== THE TASK ==
Copy out the rows below word for word, from the line with "pose: elev=31.8 azim=183.9" up to and including the line with "Dot at: occluded". Leave the pictures out.

== RECORD LIST ==

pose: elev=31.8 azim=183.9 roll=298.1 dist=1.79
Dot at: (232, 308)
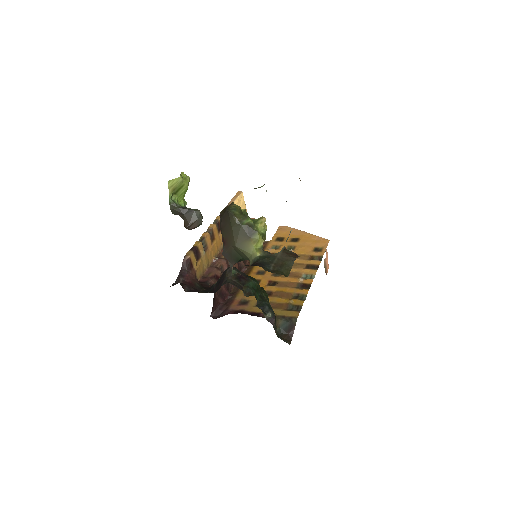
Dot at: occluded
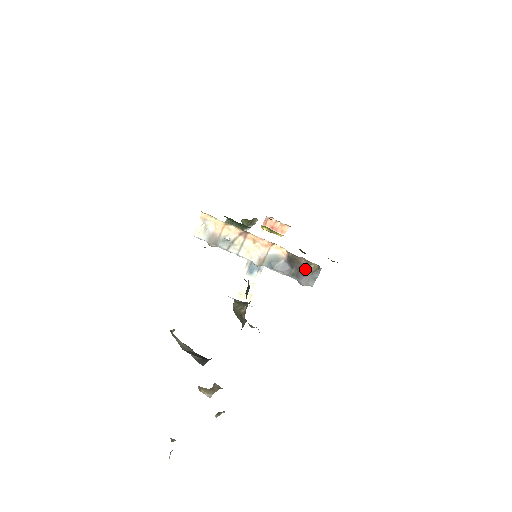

---

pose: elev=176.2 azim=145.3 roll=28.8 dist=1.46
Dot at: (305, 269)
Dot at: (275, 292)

== RESULT BELOW ==
pose: elev=31.8 azim=183.9 roll=298.1 dist=1.79
Dot at: (232, 308)
Dot at: occluded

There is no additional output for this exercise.